▶ [SOURCE EXCERPT]:
◆ ◆ ◆

NOTE: Originally, the 5G Edge Use Case was planned for Dublin.  But that was deferred because an ONAP-wide multi-site (routing) solution was not implemented.  So, this page represents notes for the Work In Progress...as DMaaP team experiments with various approaches.

The 5G Use Case has dependencies on DMaaP services.  The 5G components  (Data File Collector and 3GPP PM Mapper) will be deployed at the Edge, so DMaaP services should be made available to them to avoid a data flow path through the Central Kubernetes cluster.    This 5G Use Case relies on both Data Router and Message Router.

This Use Case will help flesh out the requirements and techniques for DMaaP Edge deployments.

Definitions  

  1. Dublin introduces the notion of a multi-cloud deployment consisting of a single "central" kubernetes  High Availablility (HA) installation, and 0 or more "edge" kubernetes installations.

◆ ◆ ◆

▶ [MATERIAL SUPPLIED]:
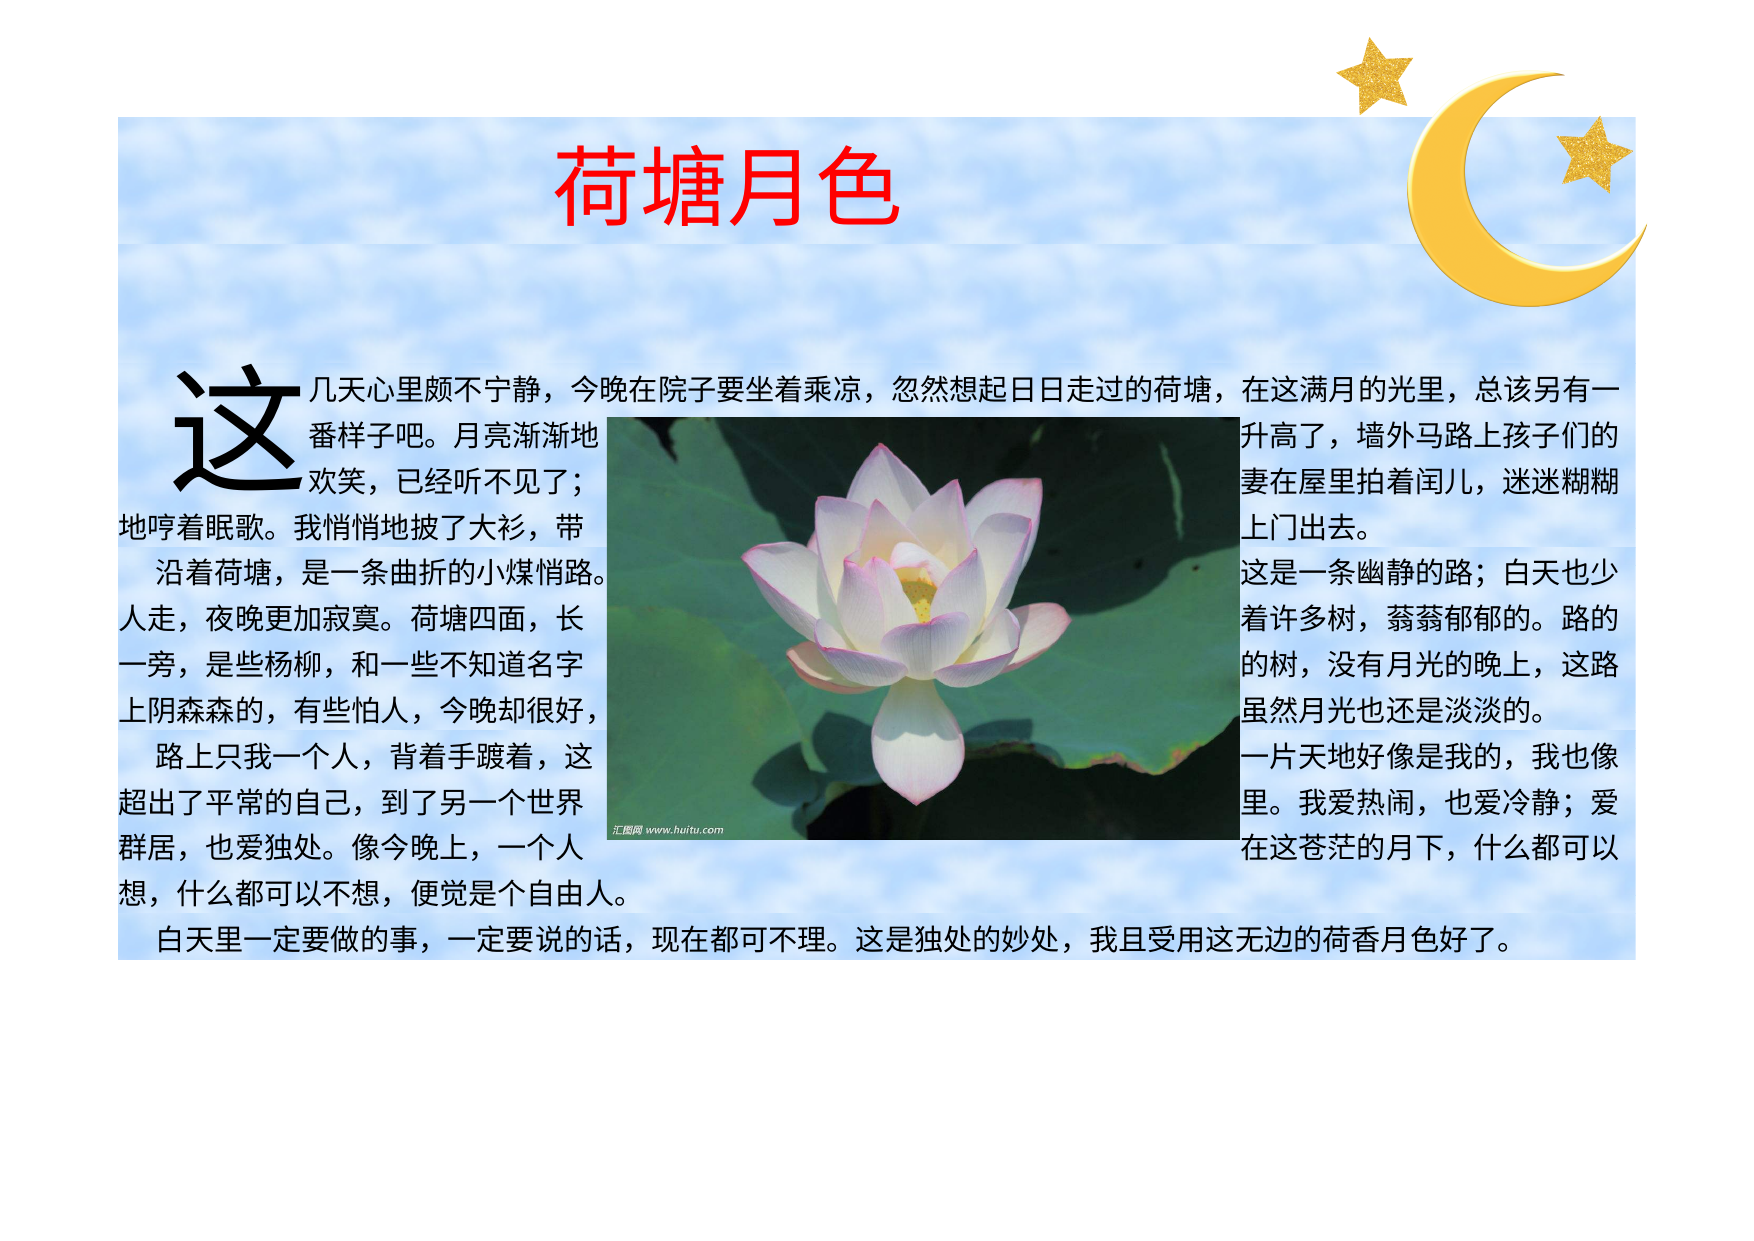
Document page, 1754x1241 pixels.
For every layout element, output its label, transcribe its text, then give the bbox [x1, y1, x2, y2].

picture [118, 37, 1648, 364]
text 沿着荷塘，是一条曲折的小煤悄路。这是一条幽静的路；白天也少人走，夜晚更加寂寞。荷塘四面，长着许多树，蓊蓊郁郁的。路的一旁，是些杨柳，和一些不知道名字的树，没有月光的晚上，这路上阴森森的，有些怕人，今晚却很好，虽然月光也还是淡淡的。 [118, 547, 606, 731]
text 白天里一定要做的事，一定要说的话，现在都可不理。这是独处的妙处，我且受用这无边的荷香月色好了。 [118, 914, 1636, 960]
text 荷塘月色 [118, 118, 1336, 244]
text 这几天心里颇不宁静，今晚在院子要坐着乘凉，忽然想起日日走过的荷塘，在这满月的光里，总该另有一番样子吧。月亮渐渐地升高了，墙外马路上孩子们的欢笑，已经听不见了；妻在屋里拍着闰儿，迷迷糊糊地哼着眠歌。我悄悄地披了大衫，带上门出去。 [118, 364, 1636, 547]
text 路上只我一个人，背着手踱着，这一片天地好像是我的，我也像超出了平常的自己，到了另一个世界里。我爱热闹，也爱冷静；爱群居，也爱独处。像今晚上，一个人在这苍茫的月下，什么都可以想，什么都可以不想，便觉是个自由人。 [118, 731, 1636, 914]
picture [606, 417, 1240, 840]
text 沿着荷塘，是一条曲折的小煤悄路。这是一条幽静的路；白天也少人走，夜晚更加寂寞。荷塘四面，长着许多树，蓊蓊郁郁的。路的一旁，是些杨柳，和一些不知道名字的树，没有月光的晚上，这路上阴森森的，有些怕人，今晚却很好，虽然月光也还是淡淡的。 [1240, 547, 1636, 731]
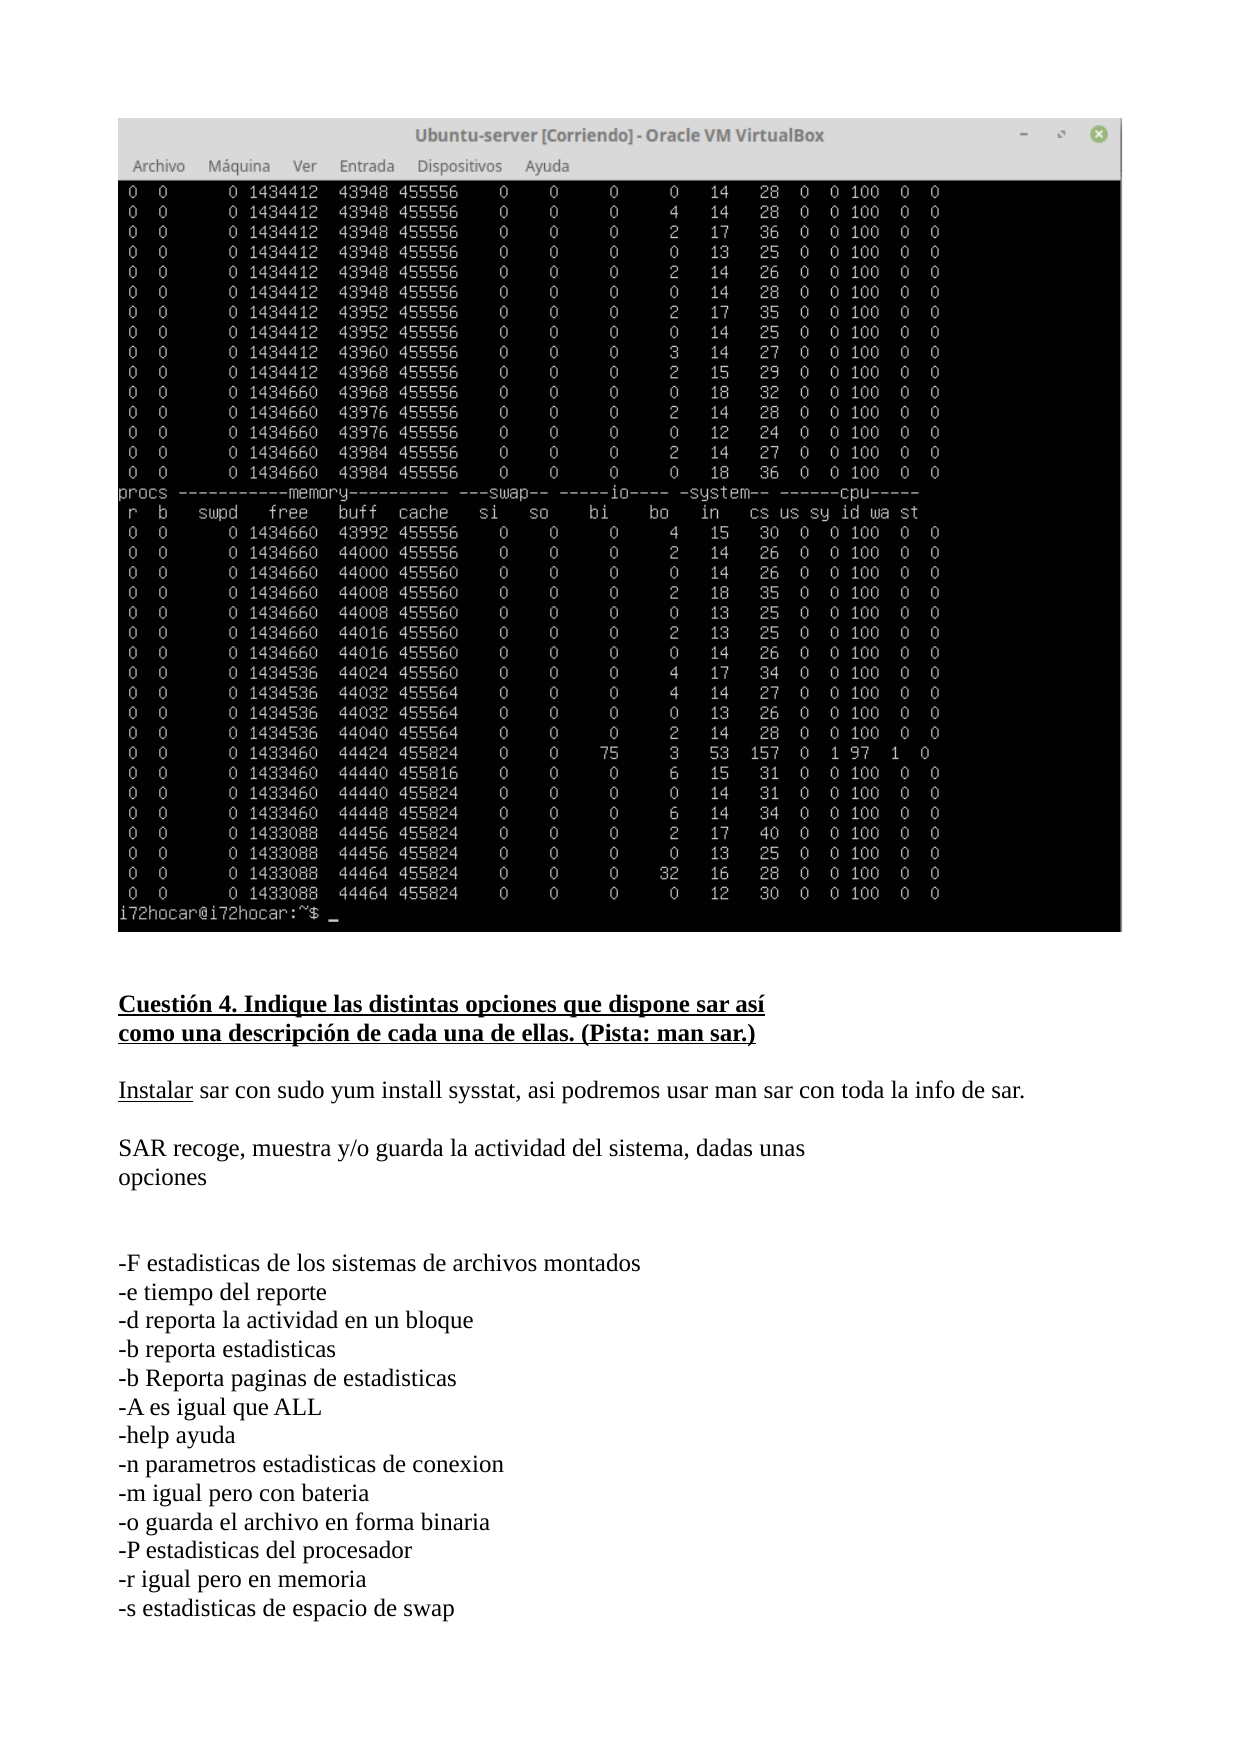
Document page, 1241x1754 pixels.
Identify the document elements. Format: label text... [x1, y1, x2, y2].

text -help ayuda [118, 1421, 1122, 1449]
text -P estadisticas del procesador [118, 1536, 1122, 1564]
text -d reporta la actividad en un bloque [118, 1306, 1122, 1334]
picture [118, 118, 1123, 932]
text -F estadisticas de los sistemas de archivos montados [118, 1248, 1122, 1277]
text -m igual pero con bateria [118, 1478, 1122, 1507]
text -e tiempo del reporte [118, 1277, 1122, 1306]
text Cuestión 4. Indique las distintas opciones que dispone sar así [118, 989, 1122, 1018]
text -A es igual que ALL [118, 1392, 1122, 1421]
text SAR recoge, muestra y/o guarda la actividad del sistema, dadas unas [118, 1133, 1122, 1162]
text -n parametros estadisticas de conexion [118, 1449, 1122, 1478]
text -o guarda el archivo en forma binaria [118, 1507, 1122, 1536]
text como una descripción de cada una de ellas. (Pista: man sar.) [118, 1018, 1122, 1047]
text -r igual pero en memoria [118, 1564, 1122, 1593]
text -b reporta estadisticas [118, 1334, 1122, 1363]
text -s estadisticas de espacio de swap [118, 1593, 1122, 1622]
text Instalar sar con sudo yum install sysstat, asi podremos usar man sar con toda la info de sar. [118, 1076, 1122, 1104]
text opciones [118, 1162, 1122, 1191]
text -b Reporta paginas de estadisticas [118, 1363, 1122, 1392]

◆ ◆ ◆

▶ [PROBLEMS]:
- a) Reproduce verbatim the passage of the 5G Edge Use Case notes from "The 5G Use Case" to "and Message Router.".
- b) According to the 5G Edge Use Case notes, which 5G components will be deployed at the Edge?
- c) List every acronym that appears in the 5G Edge Use Case notes.
The entries aren't needed for any of this work.

▶ [THE ANSWERS]:
- a)
The 5G Use Case has dependencies on DMaaP services.  The 5G components  (Data File Collector and 3GPP PM Mapper) will be deployed at the Edge, so DMaaP services should be made available to them to avoid a data flow path through the Central Kubernetes cluster.    This 5G Use Case relies on both Data Router and Message Router.

- b) The Data File Collector and the 3GPP PM Mapper.

- c) 5G, ONAP, DMaaP, 3GPP, PM, HA